In our decentralized care landscape, health system command centers (HSCC) are coordinating high-quality care through complex and integrated delivery networks (IDN). Recently, command centers were recognized by KLAS and Gartner as a new model of care delivery with the potential to impact clinical, financial, and operational outcomes. That means in addition to improving routine health system operations—and increasing access and throughput at individual health systems—the collective national and international impact of HSCCs on care delivery has potential implications for health policy and finance.
High-consequence, complex organizations with decentralized operations such as aviation, emergency management, the military, and national power grid operations have used centralized command center models for decades to foster communication and coordination of time-sensitive activities in order to achieve target outcomes.
Healthcare organizations adopted a similar model in the 1980s for use during emergencies called the Hospital Emergency Incident Command System (HEICS), which has since become the Hospital Incident Command System (HICS). Combining the lessons from both healthcare and these other industries, the concept of a health system command center to support daily operations has emerged in concept and practice at several organizations globally.

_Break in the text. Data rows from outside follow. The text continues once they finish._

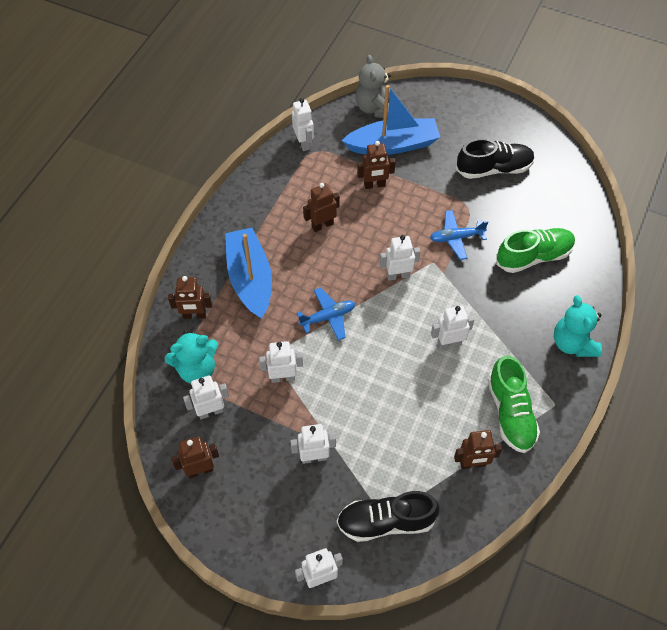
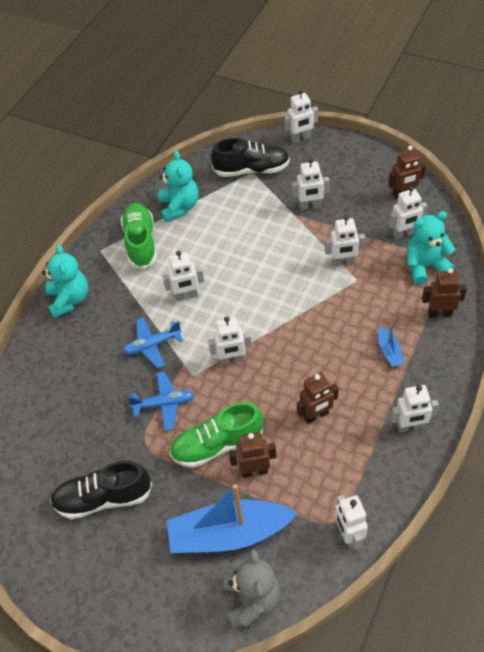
camera: 175 degrees left, 5 degrees down
blue boat [225,228,272,319] -> blue boat [378,323,405,367], size x0.43
blue plane [297,287,355,341] -> blue plane moved to [123,317,183,369]
brown robot [454,430,502,469] -> turquoise teddy bear [158,151,198,222]
green shoe [496,228,575,273] -> green shoe moved to [169,402,264,468]
none -> white robot [391,385,439,432]

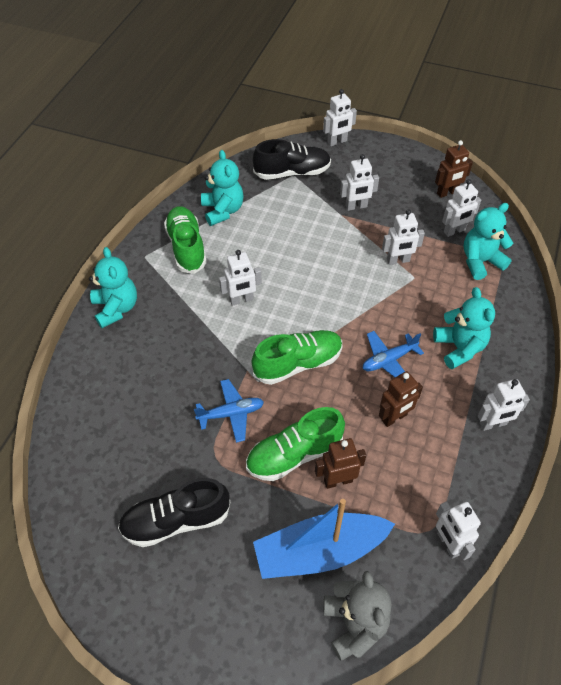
camera: 10 degrees left, 0 degrees up
blue plane [123,317,183,369] -> blue plane moved to [363,331,424,377]
white robot [208,316,252,365] -> green shoe [252,330,342,385]
blue boat [378,323,405,367] -> turquoise teddy bear [433,287,495,369]
brown robot [422,268,467,318] -> none

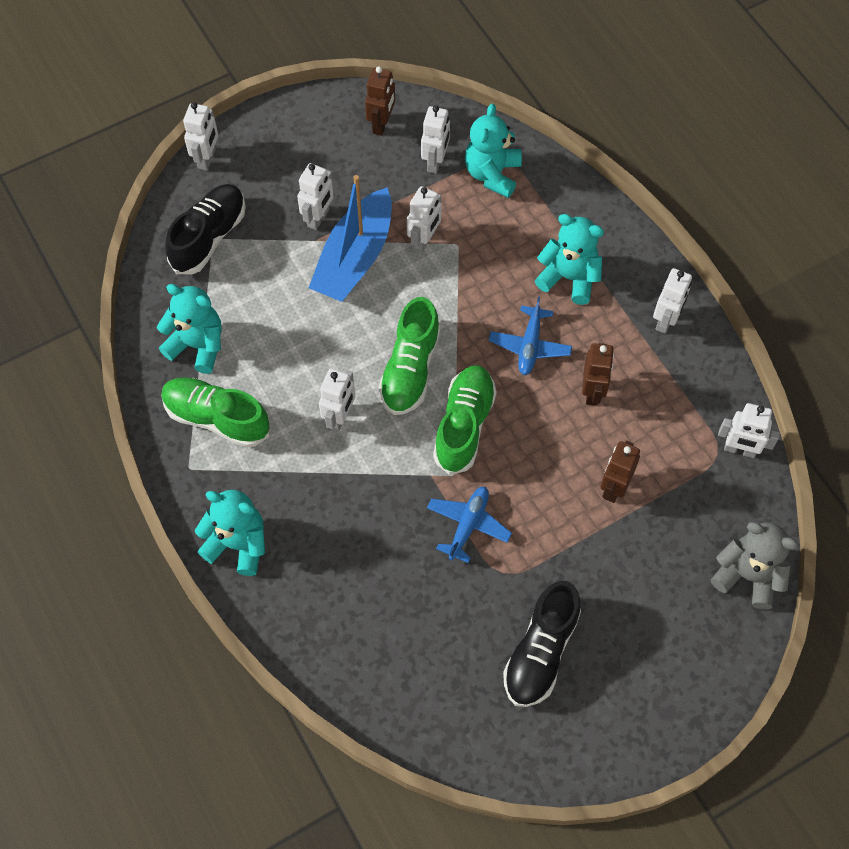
camera: 50 degrees left, 10 degrees up
green shoe [246,407,345,481] -> green shoe moved to [379,297,441,415]
blue boat [253,499,395,579] -> blue boat moved to [309,175,392,302]

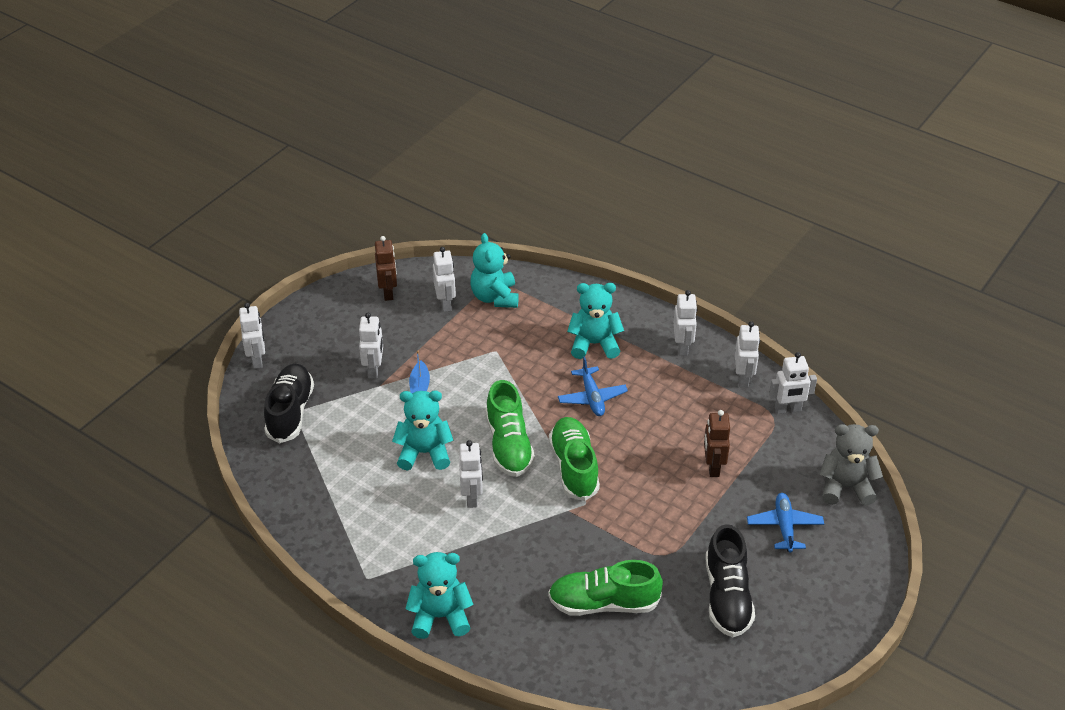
camera: 25 degrees left, 20 degrees down
turquoise teddy bear [157,284,221,374] -> turquoise teddy bear moved to [392,390,454,471]
green shoe [161,377,270,448] -> green shoe moved to [548,560,663,616]
blue boat [309,175,392,302] -> blue boat [409,350,430,393], size x0.43
white robot [407,186,442,253] -> white robot moved to [735,321,760,387]
blue plane [427,487,512,563] -> blue plane moved to [747,493,824,553]
brown robot [582,343,614,406] -> none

Health system command centers vary in cost, size, complexity, and scope based on the profile of the system they serve – read more about Broward Health; Carilion Clinic; Kettering Health Network. Healthcare is predominantly a team sport―yet through rich traditions and professional practice, silos are also prevalent. An HSCC mitigates these traditional barriers through co-location of essential expert personnel, the automation of data collection, defined communication pathways, and structured workflows for a distributed workforce.